Pour certains employeurs, la tentation de profiter de l’aubaine pour réduire les coûts du travail et améliorer leur marge est forte.
Pourtant, le principe lui, ne souffre d’aucune ambiguïté: l’économie fiscale résultant du relèvement du seuil de revenu exonéré, de la baisse des tarifs et de la révision des tranches de l’IR, revient de plein droit au salarié. Au regard de la législation du travail, la rémunération d’un salarié est réputée brute et toute baisse du taux de l’impôt sur le revenu doit donc lui bénéficier de droit. L’Etat a renoncé à une moins-value en recettes à court terme de manière à donner un coup de pouce au pouvoir d’achat des salariés.
A contrario, dans l’hypothèse où le législateur décidait un jour d’augmenter le taux de l’IR, c’est le salarié, et lui seul, qui en subira les conséquences en voyant sa rémunération nette baisser. Ce scénario, qui n’est pas qu’une vue d’esprit, s’est déjà produit dans les années 1980 lorsque fut institué le PSN (prélèvement de solidarité nationale) en sus de la taxe sur les salaires.

**CONSIGNE:** Poursuivez le texte ci-dessus sur l'impôt sur le revenu des salariés, à la suite de sa dernière phrase.

Entrées enregistrées

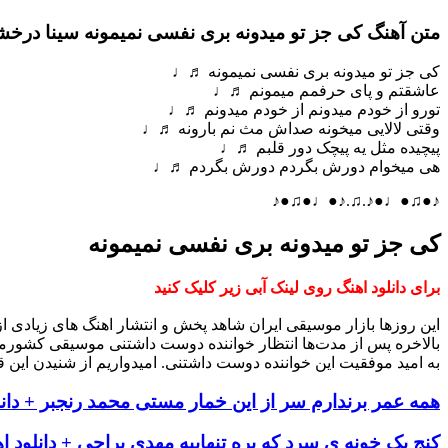
متن آهنگ کی جز تو میدونه بری نفسی نمیمونه سینا درخش
کی جز تو میدونه بری نفسی نمیمونه ♬♩
عاشقتم و پای حرفمم میمونم ♬♩
تورو از خودم میدونم از خودم میدونم ♬♩
وقتی لالایی میخونه صداش مث نم بارونه ♬♩
پیچیده مثل یه پیچک دور قلبم ♬♩
هی میخوام دورش بگردم دورش بگردم ♬♩
♪●♫●♩●♪.♫.♪●♩●♫●♪
کی جز تو میدونه بری نفسی نمیمونه
برای دانلود اهنگ روی لینک آبی زیر کلیک کنید
این روزها بازار موسیقی ایران شاهد پخش و انتشار اهنگ های زیادی 
بالاخره پس از مدت‌ها انتظار خواننده دوست داشتنی موسیقی کشورم
به امید موفقیت این خواننده دوست داشتنی. امیدواریم از شنیدن این ق
همه عمر برندارم سر از این خمار مستی محمد رنجبر + دانل
کنج یک خونه ی سرد که پره تنهاییه مهدی یراحی + دانلود ا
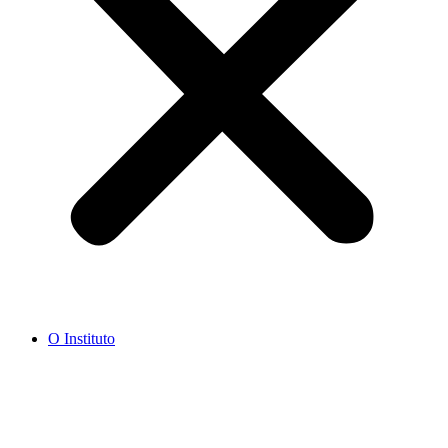
O Instituto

**RÉPONSE:**
C’est bien donc le salarié qui supporte le poids de l’IR et non l’employeur, contrairement à une idée que défend encore aujourd’hui une partie du patronat dans le textile-habillement. C’est ce courant qui s’était opposé à l’idée de la baisse de l’impôt sur les sociétés qu’avait obtenue l’état major de la CGEM, baisse applicable aux résultats réalisés à partir de l’exercice 2008. L’employeur n’a que le rôle de collecteur de la recette vis-à-vis du Trésor, comme il l’est aussi au regard d’autres prélèvements obligatoires (assurance maladie, accident du travail, cotisations retraite, etc.). «Il est normal que la baisse de l’IR profite au salarié», explique Zouhair Amrani, directeur général de Best Interim.
Il n’est pas acquis que toutes les PME adoptent le même comportement, quitte à se mettre en porte-à-faux avec la loi. Bien de chefs d’entreprise pourraient être tentés d’assimiler cette baisse de l’IR à une augmentation de salaire, et donc, renoncer à toute revalorisation des salaires de leurs collaborateurs en 2009.
Que feront les syndicats?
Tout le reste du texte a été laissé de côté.